Outside the state machinery, Kavitha is targeting media campaigns and stories that reflect the aspirations of city-dwellers, and positions inclusive playgrounds as part of this vision for the holistic development of the city. She is leveraging this media opportunity to introduce the concept of inclusive play spaces in the larger civic discourse on how cities are being developed.

Kili-Kili’s programmes have impacted over 4000 differently-abled and 2000 regular children, and created inclusive play spaces in Bangalore, Mumbai and Managlore. In the next three to five years, using the policy guidelines, Kavitha aims help in the transition of 10 more playspaces in Bangalore, and five more nationwide. Kavitha also continues to lobby with the national disability rights groups to incorporate the idea of inclusive playgrounds as a fundamental right for disabled children, and has recently submitted provisions to that effect for the new Persons with Disabilities Act.

The Person

Kavitha was born and raised in Mumbai, and from an early age started volunteering with YUVA, an organisation that worked with underprivileged children and ran informal pavement schools. She joined YUVA full time from 1993 to 2000, and continued to evolve as a strong advocate for children’s rights through various roles in the organisation. As the Director of YUVA’s City Project, Kavitha ran and managed a team that carried out field interventions, advocacy and research on the rehabilitation of street children. She moved on to work at MAYA in Bangalore for their elementary education initiative across Karnataka, and contributed to the research and advocacy efforts for the organisation.
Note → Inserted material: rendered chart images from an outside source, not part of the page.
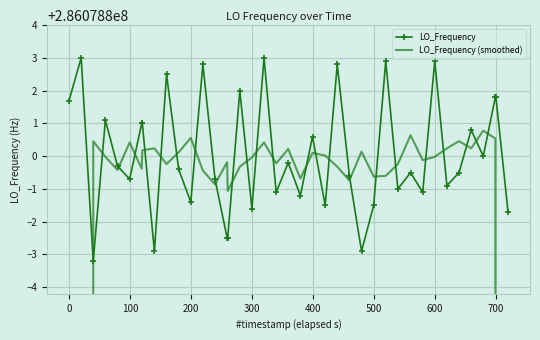

What is the difference between the maximum and minimum values in the LO_Frequency series?

6.2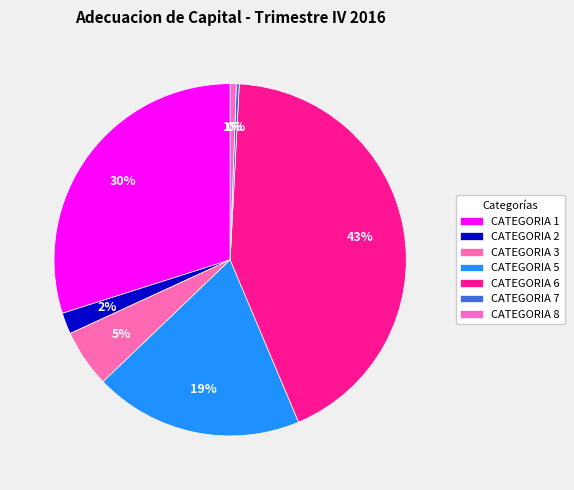

To the nearest percent, what is the average slice percentage?

14%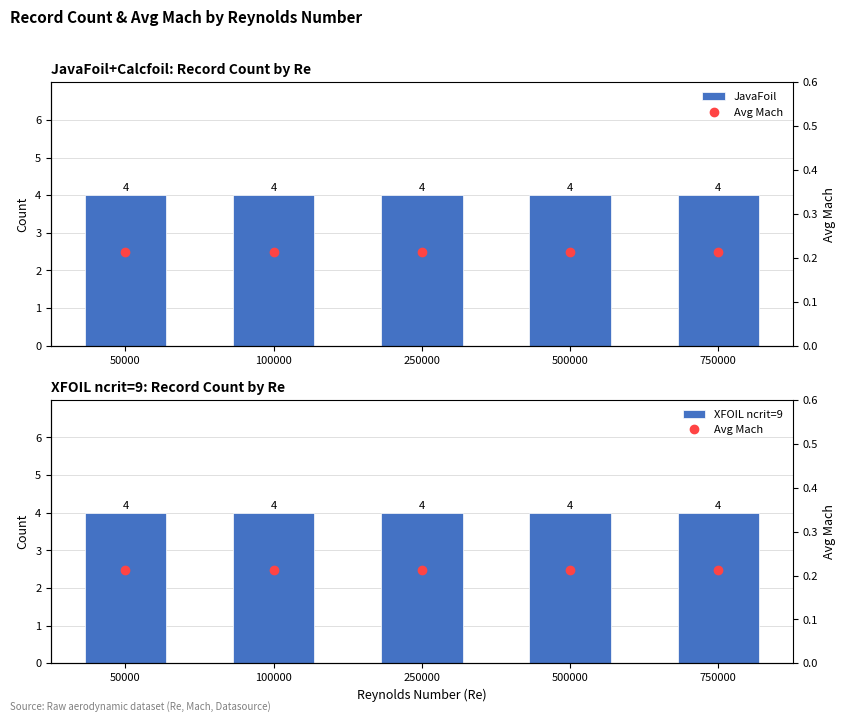

The Avg Mach series shows 0.2 at 50000. True or false?

True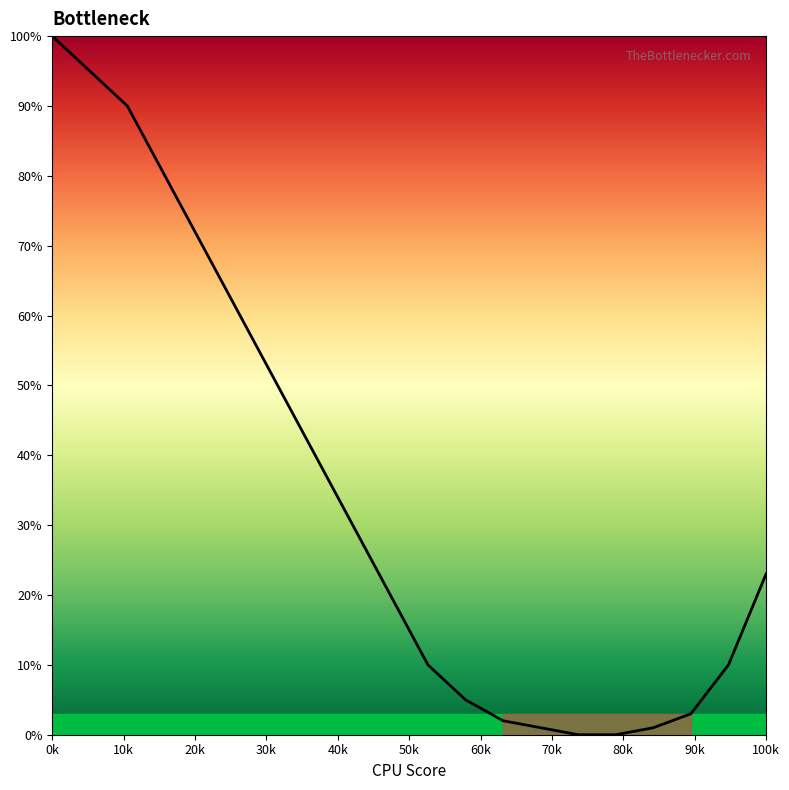

What is the difference between the maximum and minimum values?

100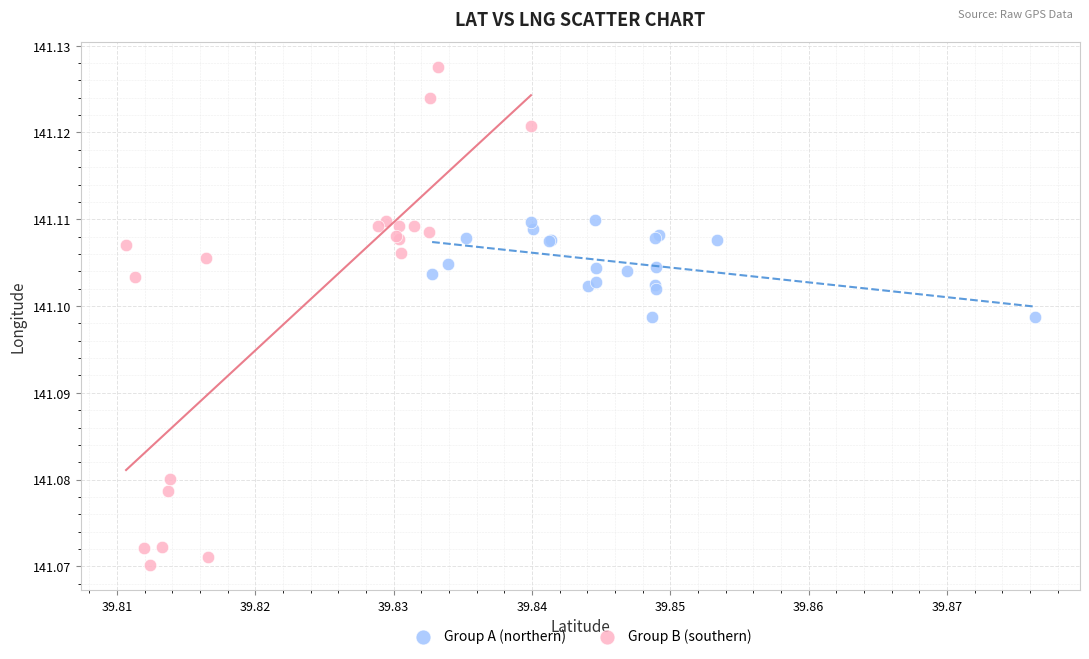

Which series contains the highest Y value?

Group B (southern)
Kavitha’s entrepreneurial journey began with a simple question: “Why were they no disabled children in public parks?” During visits to the park with her son, Ananth, who is autistic, she noticed that there were very few disabled children like him who shared spaces with their peers without disabilities. Moreover, she realized that for many disabled children, especially those with a developmental disability like autism, play was essential to build on their motor, sensory and social skills. Kavitha drew strength from the informal support group of parents, all of whom had the same challenges, and decided to start Kili-Kili as a citizen-based movement for the inclusion of differently-abled children in playgrounds, and other spheres of public life.

Kavitha believes that it is her experience as a development professional that has allowed her to overcome her own challenges as a parent of an autistic child, and create a systematic intervention that will help many children like Ananth. Kili-Kili is thus a natural amalgamation of her personal struggles, experiences, and skills. In addition to running Kili-Kili, Kavitha has initiated a Creative Arts programme for children with autism at the Bubbles Centre for Autism in Bangalore, which aims to facilitate the creative expression of children with autism through visual arts. To extend the idea of creative arts as therapy, Kavitha has begun with music therapy classes for autistic children by establishing the Sampoorna school. Sampoorna provides a space for autistic adolescents once they outgrow the playground to continue to build upon their social responses. By involving musicians in these classes, Kavitha plans to create a new cadre of certified music therapists and entrench the idea of arts therapy for autism.